If you’re hoping for actual plot, don’t. There isn’t one. The film meanders like a horny goat in a foggy garden. Eugenie narrates the entire thing in breathy monotone, like she’s reading erotic poetry for a sleep meditation app. “He was my father… and yet not. He was my lover… and yet more.” She sounds like she’s trying to seduce a ghost. Her narration pops in every few minutes to remind us we’re still watching a movie, though Franco makes every effort to lull us into a coma with long takes of nothing happening.

Much of the runtime is padded with Franco’s favorite cinematic technique: “People sitting on couches, not speaking, while jazz plays.” Eugenie and Daddy Dearest sit in smoky apartments, stare out windows, maybe touch knees, and pontificate about existence. And when they do kill, it’s never suspenseful. They just show up at someone’s apartment, talk about morality for 10 minutes, and then one of them faints, falls over, or is politely strangled like they’re being tucked in for a long nap.

The incestuous relationship, which is supposed to be the transgressive core of the movie, has all the emotional heat of a tax audit. Franco never explores it — he just presents it like, “Yeah, they’re doing it. You gonna do something about it?” There’s no tension, no seduction, no conflict. Just Eugenie swanning around in lingerie and occasionally calling her father “darling” while rubbing his shoulder like he’s about to grill steaks.

Visually, Eugenie de Sade looks like Franco wandered around France with a camera and no script. The lighting veers between “moodily artistic” and “someone forgot to pay the electric bill.” He still refuses to use tripods, so the camera sways like a drunk mosquito at a jazz festival. You’ll get dizzy long before you get turned on.

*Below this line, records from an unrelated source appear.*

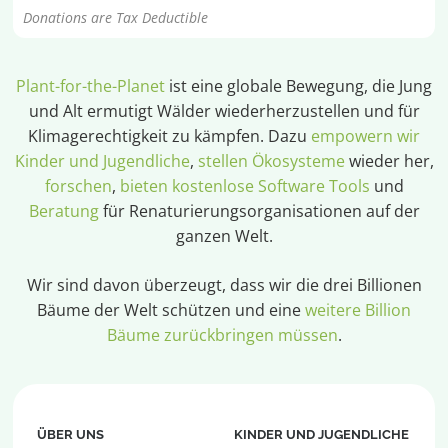
Donations are Tax Deductible
Plant-for-the-Planet
ist eine globale Bewegung, die Jung
und Alt ermutigt Wälder wiederherzustellen und für
Klimagerechtigkeit zu kämpfen. Dazu
empowern wir
Kinder und Jugendliche
,
stellen Ökosysteme
wieder her,
forschen
,
bieten kostenlose Software Tools
und
Beratung
für Renaturierungsorganisationen auf der
ganzen Welt.
Wir sind davon überzeugt, dass wir die drei Billionen
Bäume der Welt schützen und eine
weitere Billion
Bäume zurückbringen müssen
.
ÜBER UNS
KINDER UND JUGENDLICHE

Let’s talk about the music — which is, as usual for Franco, a fever dream of dissonant jazz, out-of-tune flutes, and organs played by someone who just discovered the “haunted” preset. Every time Eugenie begins contemplating her next kill, the music starts wheezing like a dying accordion. It’s supposed to be erotic. It sounds like your uncle’s garage band dying of embarrassment.

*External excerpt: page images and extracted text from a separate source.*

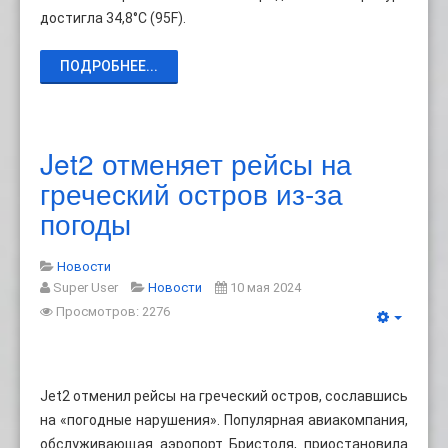
достигла 34,8°C (95F).
ПОДРОБНЕЕ...
Jet2 отменяет рейсы на
греческий остров из-за
погоды
Новости
Super User
Новости
10 мая 2024
Просмотров: 2276
Jet2 отменил рейсы на греческий остров, сославшись
на «погодные нарушения». Популярная авиакомпания,
обслуживающая аэропорт Бристоля, приостановила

Marie Liljedahl — bless her Scandinavian heart — does her best, but she looks confused for most of the movie. You can see her trying to find something — anything — to latch onto in this material. Instead, she’s stuck monologuing about freedom while draped in fishnet and boredom. Paul Muller, playing the incestuous philosopher-dad-killer hybrid, delivers his lines like he’s waiting for someone to wake him up between takes. I’ve seen more energy in hostage videos.

The supporting cast? Irrelevant. Disposable victims with no personality, no dialogue, and no chance. One woman dies after being hypnotized by wine and ennui. Another just falls over dead mid-conversation. Franco has no time for character development. He’s too busy filming ankles through wine glasses.

By the time we hit the finale — if you can call it that — you’ll have stopped caring whether Eugenie escapes, dies, or merges with the couch she’s been lounging on for 45 straight minutes. There’s a showdown with the police, which is resolved in the most anti-climactic way imaginable: with narration. “He died. I did not.” Boom. Fade out. Jazz solo. The end.

Final Verdict: 1 out of 5 strangled French philosophers
Eugenie de Sade is what happens when Jess Franco gets ahold of deep philosophical material and then decides to ignore all of it in favor of close-ups of thighs and long scenes of slow-motion sadness. It’s dull. It’s disjointed. It’s like an erotic thriller directed by someone who neither understands thrillers nor finds eroticism all that interesting.

Watch it only if you’re conducting a thesis on European softcore cinema’s ability to make incest boring. Or if you’ve lost the will to live and want a movie to match your mood. Otherwise, leave Eugenie and her sweater-wearing father exactly where Franco left them: in a haze of jazz, narration, and deeply regrettable choices.